The Cuban Revolution Page 3

0602_cuban3_200Reel Change Being Mark Cuban means living in the blogosphere 8 hours a day. "Most of that time is spent reading and writing e-mail," he says. "I do all my managing that way. I'm not a meetings guy, so everybody knows if there's a question, do e-mail. That way, I can respond immediately. I've gotten recent e-mails with replies going back to 1989. They give me documentation."

He does daily blog searches from IceRocket.com on topics that concern his businesses. "Someone made a comment about a change we made in our discount cards at Landmark Theaters [Cuban owns the 58-theater art-house chain]. I caught it right before it became a big issue and we fixed it the same day."

Cuban also writes his own blog (blogmaverick.com), a shoot-from-the-hip page where he's praised Disney chairman Bob Iger for "saving network TV," by providing Apple's iTunes store with episodes of Lost and Desperate Housewives for video iPods, and admonished music and movie trade groups for claiming that every song or movie downloaded illegally equals a lost sale. "I'm not a big believer that piracy is costing all this money," he says. "But at the same time, conceivably, if you can buy it, you don't have to steal it."

Considering all the movies he finances, Cuban would seem to be at odds with his own industry. Director M. Night Shyamalan (The Sixth Sense) recently told a gathering of theater operators that opting for "day and date" - industry shorthand for releasing movies simultaneously in theaters, on cable and satellite TV, and on DVD - would kill movie theaters. "He doesn't know what he's talking about," retorts Cuban.

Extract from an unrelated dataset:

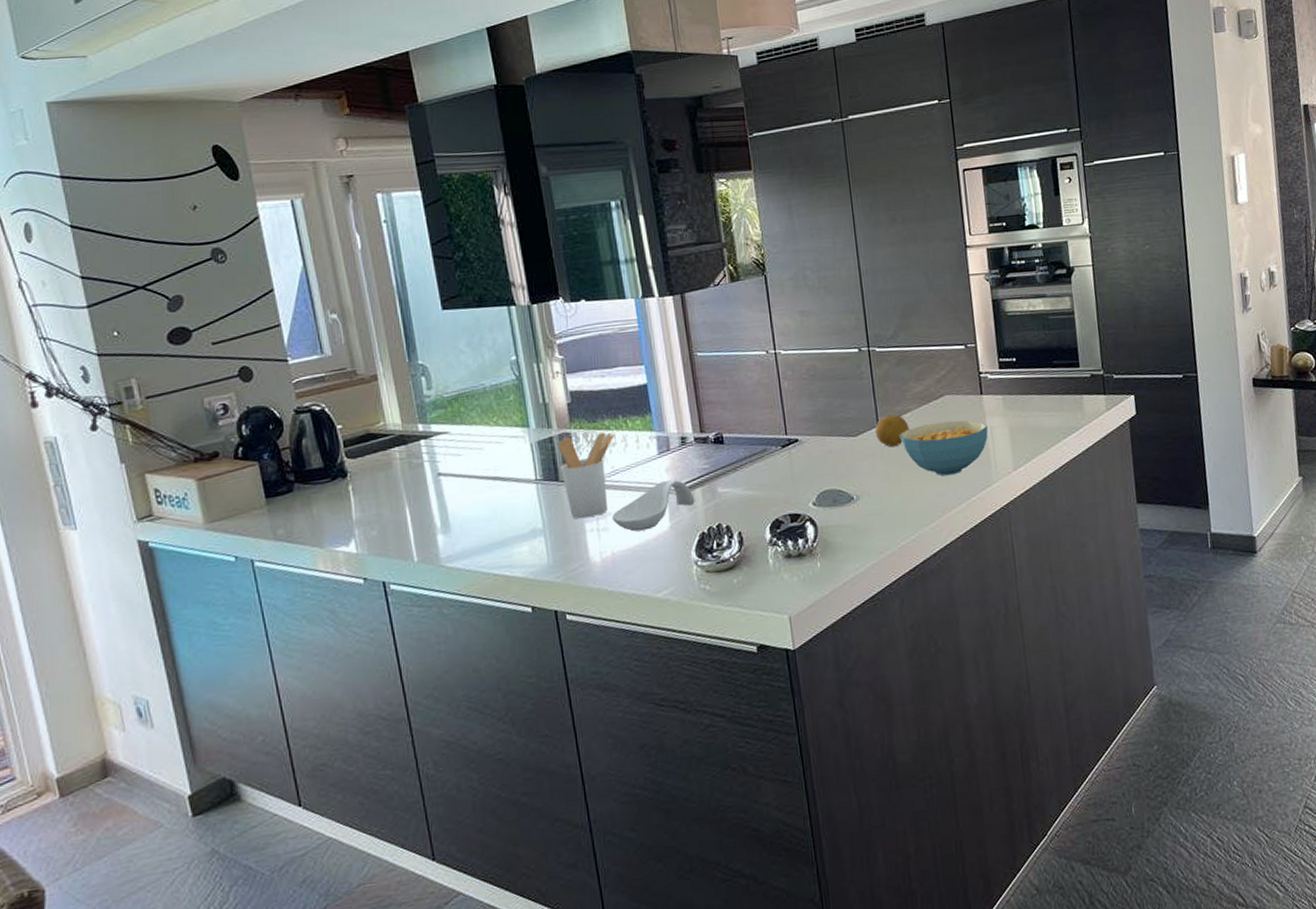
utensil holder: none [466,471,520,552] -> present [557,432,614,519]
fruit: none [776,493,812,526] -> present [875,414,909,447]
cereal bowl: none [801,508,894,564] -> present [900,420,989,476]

Since most movies have separate ad campaigns for their theatrical and DVD releases, Cuban thinks day and date will actually make films more profitable since they'll only have to be marketed once. And he says there's no reason to think this approach will hurt theater attendance. "People still want to get out of the house. Every single Mavericks game is on TV, and we have a sell-out streak. There's actually research that says, the more your games are on TV, the better attendance will be. That's because people get into it more. You're not going to not go to the theaters because you watch DVDs. You'd get cabin fever."

Nobody is better positioned to test day and date than Cuban. He and business partner Todd Wagner are using their DVD label Magnolia Home Entertainment, the Landmark Theaters, and HDNet Movies to challenge the way Hollywood releases movies. Their first day-and-date film, Bubble, was slated to debut January 27.

Cuban is also big on digital cinema and is replacing film projectors in his theaters with digital ones. "Bubble will premiere digitally in 14 markets to start with," he says, adding, "That movie won't touch film." Instead of being delivered in film cans, it'll arrive on hard drive. "The UPS truck is 23 megabits per second," he quips.